I have many predecessors in the task of answering the question, What do we owe to the Greeks? Any answer which I have to offer, must, in the compass at my disposal, be imperfect; it must also be abstract; and lastly it cannot but be in form dogmatic. But I think it is not too much to say that it is to the Greeks that we owe the very conception of civilization and through that in large measure its very existence. The truth of this is more evident if we put the truth in another way, saying that the Greeks first explicitly recognized the contrast between the barbarous and the civilized state of mankind, and delivered themselves and us from the former by defining the latter and attempting, not without success, to establish it in actual reality. No doubt before them men had felt the pressure of barbarism within and without, and had framed dreams of something better, but it was the Greeks who first defined and conceived the ideal and so made it possible to realize it. Their distinctive peculiarity lay in their setting themselves not merely to imagine but to think out an ideal of civilized life, and narrowly and abstractly as to the end they conceived this ideal, they discerned the main essential lines of its structure, the permanent laws of its development and well-being. In doing this they discovered the need and efficacy of knowledge for the conduct of human life, individual and collective; and found in knowledge no mere means to living but a new and heightened form of life itself, lifted above the trammelling conditions, the disillusionments and disappointments of the merely practical life. Thus they created Science and Philosophy, bequeathing to us the ideals and the results of the one and the other. We may so far define their contribution as consisting in the thought of Civilization-through-knowledge, a thought which was not a thought only but a potent and effective instrument of action, not a mere ideal but an ideal governing, directing, and realized, in action and life.
We have also to recognize another most powerful influence of which they were the vehicles—closely related to the other. The Greeks first articulately conceived and deliberately pursued the ideal of Freedom. It was, I say, closely related to the other, for they meant by it not merely freedom from physical or political constraint but also inward freedom from prejudice and passion, and they held that knowledge and freedom rendered one another possible. We may amend our formula and re-state their contribution as the idea and fact of civilization regarded as a process in and to Freedom under the control of Knowledge or Reason, each inspiring, guiding, and fertilizing the other. Theory and practice thus co-operate and help one another forward; each in its advance liberates the other for a further effort. The several faculties of the human spirit work harmoniously together in mutual respect and reciprocal alliance. Hence arises another distinctive feature of the Greek ideal, namely, that of wholeness or all-round completeness; there is in it no one-sided insistence on this or that element in human nature, no tendency to ascetic mutilation, no fear or jealousy of what is merely human, tainted by its animal origin or its secular associations.

================================

- **Given exercise**
Please resume the essay on what we owe to the Greeks, continuing from its last sentence above.

================================

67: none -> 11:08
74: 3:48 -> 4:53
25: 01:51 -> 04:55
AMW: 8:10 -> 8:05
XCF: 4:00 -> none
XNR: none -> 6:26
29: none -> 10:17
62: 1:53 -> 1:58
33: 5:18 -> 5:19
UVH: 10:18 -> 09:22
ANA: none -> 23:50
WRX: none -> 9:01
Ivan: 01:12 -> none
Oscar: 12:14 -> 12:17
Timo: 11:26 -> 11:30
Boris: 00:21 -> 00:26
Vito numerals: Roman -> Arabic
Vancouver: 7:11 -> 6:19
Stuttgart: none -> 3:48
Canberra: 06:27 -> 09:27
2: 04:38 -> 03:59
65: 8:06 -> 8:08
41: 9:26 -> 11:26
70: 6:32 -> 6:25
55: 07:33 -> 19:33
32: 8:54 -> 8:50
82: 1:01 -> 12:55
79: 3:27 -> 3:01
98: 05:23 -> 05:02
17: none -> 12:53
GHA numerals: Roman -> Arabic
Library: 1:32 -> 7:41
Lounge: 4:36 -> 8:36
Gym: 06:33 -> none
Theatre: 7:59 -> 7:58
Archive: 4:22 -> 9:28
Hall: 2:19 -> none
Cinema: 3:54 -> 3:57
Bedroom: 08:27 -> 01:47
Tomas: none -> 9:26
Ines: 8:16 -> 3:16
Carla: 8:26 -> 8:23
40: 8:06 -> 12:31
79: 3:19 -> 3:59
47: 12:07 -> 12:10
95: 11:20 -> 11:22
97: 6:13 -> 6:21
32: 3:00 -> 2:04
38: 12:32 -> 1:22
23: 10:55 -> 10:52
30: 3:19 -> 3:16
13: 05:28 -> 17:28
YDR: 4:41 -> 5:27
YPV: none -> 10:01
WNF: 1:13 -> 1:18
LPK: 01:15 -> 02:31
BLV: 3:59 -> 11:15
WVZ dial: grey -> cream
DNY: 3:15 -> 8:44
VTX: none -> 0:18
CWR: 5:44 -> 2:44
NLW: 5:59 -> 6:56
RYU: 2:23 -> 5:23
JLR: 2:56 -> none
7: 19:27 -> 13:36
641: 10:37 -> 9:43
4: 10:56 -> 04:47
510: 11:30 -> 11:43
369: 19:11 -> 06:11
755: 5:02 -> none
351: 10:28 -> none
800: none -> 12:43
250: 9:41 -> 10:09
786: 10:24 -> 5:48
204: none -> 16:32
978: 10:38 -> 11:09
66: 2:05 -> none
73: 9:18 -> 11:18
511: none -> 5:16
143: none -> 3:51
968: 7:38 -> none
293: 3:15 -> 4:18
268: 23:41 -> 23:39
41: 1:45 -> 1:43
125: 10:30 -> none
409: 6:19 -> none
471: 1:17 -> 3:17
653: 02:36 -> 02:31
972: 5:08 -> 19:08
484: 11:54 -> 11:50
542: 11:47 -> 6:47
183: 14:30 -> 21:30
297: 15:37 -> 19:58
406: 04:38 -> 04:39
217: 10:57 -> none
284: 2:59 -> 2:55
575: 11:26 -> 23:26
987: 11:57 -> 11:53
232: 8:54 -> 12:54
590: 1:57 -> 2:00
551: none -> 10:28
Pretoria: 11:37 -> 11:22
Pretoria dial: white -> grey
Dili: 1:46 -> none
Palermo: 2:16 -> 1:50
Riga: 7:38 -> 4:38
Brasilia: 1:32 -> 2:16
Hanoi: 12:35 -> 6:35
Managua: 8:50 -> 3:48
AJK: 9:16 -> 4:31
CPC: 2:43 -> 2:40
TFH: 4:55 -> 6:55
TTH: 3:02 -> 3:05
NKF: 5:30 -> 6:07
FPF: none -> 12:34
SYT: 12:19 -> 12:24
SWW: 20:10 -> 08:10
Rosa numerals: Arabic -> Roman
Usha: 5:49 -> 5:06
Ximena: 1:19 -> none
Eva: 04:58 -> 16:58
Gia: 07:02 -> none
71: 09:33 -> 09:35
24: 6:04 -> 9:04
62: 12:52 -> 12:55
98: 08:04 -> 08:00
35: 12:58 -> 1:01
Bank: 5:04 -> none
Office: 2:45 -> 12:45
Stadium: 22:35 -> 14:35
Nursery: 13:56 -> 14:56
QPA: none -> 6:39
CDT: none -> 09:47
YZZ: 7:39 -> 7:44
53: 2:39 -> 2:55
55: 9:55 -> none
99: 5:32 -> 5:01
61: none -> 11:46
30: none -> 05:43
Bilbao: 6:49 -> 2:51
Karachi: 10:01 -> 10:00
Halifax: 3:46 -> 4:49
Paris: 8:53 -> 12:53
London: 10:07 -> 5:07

================================

- **Result**
But we must not exaggerate. This ideal was imperfectly defined, still more imperfectly executed or realized. It would be absurd to suppose that it was held by all Greeks; it was indeed advocated by and for a minority only. Those who now find in it the impulse and guide of Greek history might be hard put to it if they were obliged to produce evidence of their faith, and they would be forced to confess that there was much to be said against their interpretation. There is to be acknowledged first the apparent want of internal unity in the Greek world, split up as it was into small and mutually hostile civic groups; and secondly, the loose coherence of each of these groups within itself (for each, we might almost say normally, was torn by intestine faction). It is a commonplace also that Greek civilization rested upon slavery, so that barbarism was not expelled but remained as a domestic and ever-present evil. Freedom and enlightenment was not in thought or practice designed for all men, but only for Greeks, and among them only in reality for a privileged minority. The notion of a civilized world or even a civilized Greece was, if present at all, present only in feeling or imagination, not in clear vision or distinct thought, still less as an ideal of practical politics. On the other hand the ideal so narrowly conceived was not in principle confined to a 'chosen people', or to one strain of blood. It supplied a programme extensible to all who could show their title to be regarded as members of the common race of humanity. As the special features of Greek civilization faded, the lineaments of this common humanity emerged more clearly into view, and the Greek, when he was compelled to give up his parochialism and provincialism, found himself already in spirit prepared to take his place as a citizen of the world. He had learned his lesson, and to him the whole world went to school, first to learn of him what civilization meant and then to better his instructions.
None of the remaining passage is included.